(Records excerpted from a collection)
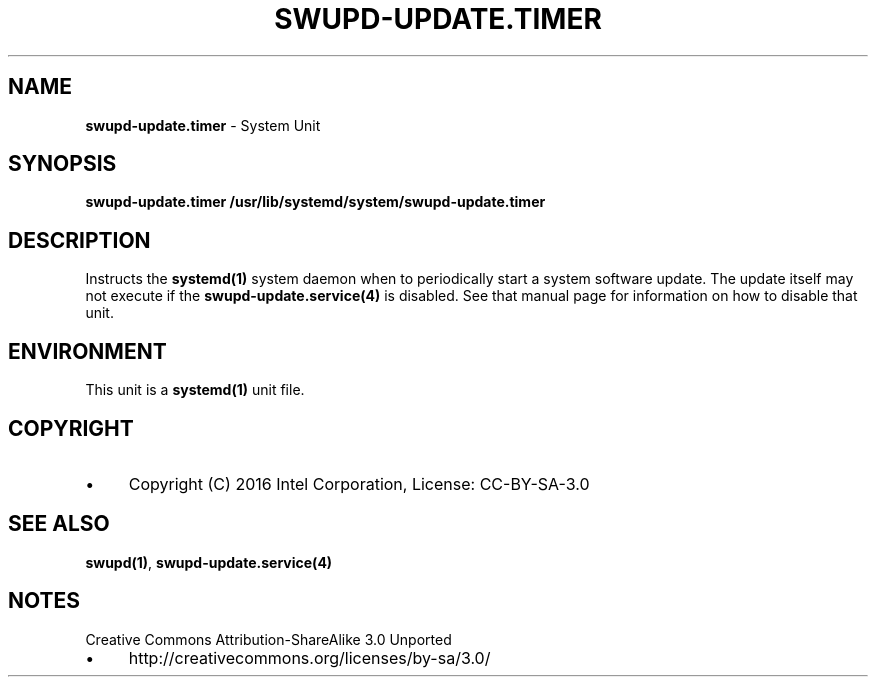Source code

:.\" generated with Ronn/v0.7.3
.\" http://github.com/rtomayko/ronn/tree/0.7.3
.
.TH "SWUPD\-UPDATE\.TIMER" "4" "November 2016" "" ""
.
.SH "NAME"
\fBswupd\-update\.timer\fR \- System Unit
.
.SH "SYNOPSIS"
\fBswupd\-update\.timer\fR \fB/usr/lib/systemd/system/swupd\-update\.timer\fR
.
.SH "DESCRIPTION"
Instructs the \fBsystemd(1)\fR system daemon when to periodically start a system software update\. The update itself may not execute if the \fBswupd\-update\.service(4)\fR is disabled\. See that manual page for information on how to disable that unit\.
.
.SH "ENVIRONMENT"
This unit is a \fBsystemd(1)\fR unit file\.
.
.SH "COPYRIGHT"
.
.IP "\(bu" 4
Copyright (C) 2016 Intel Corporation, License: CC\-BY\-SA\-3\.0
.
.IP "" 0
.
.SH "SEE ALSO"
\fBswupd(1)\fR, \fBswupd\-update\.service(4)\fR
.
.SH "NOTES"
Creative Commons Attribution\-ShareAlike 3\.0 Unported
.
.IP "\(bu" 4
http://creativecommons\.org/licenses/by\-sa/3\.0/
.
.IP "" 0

■ **Exercise**
Scan the data above and copy every line with "fBsystemd" in it.

■ **Response for this exercise**
Instructs the \fBsystemd(1)\fR system daemon when to periodically start a system software update\. The update itself may not execute if the \fBswupd\-update\.service(4)\fR is disabled\. See that manual page for information on how to disable that unit\.
This unit is a \fBsystemd(1)\fR unit file\.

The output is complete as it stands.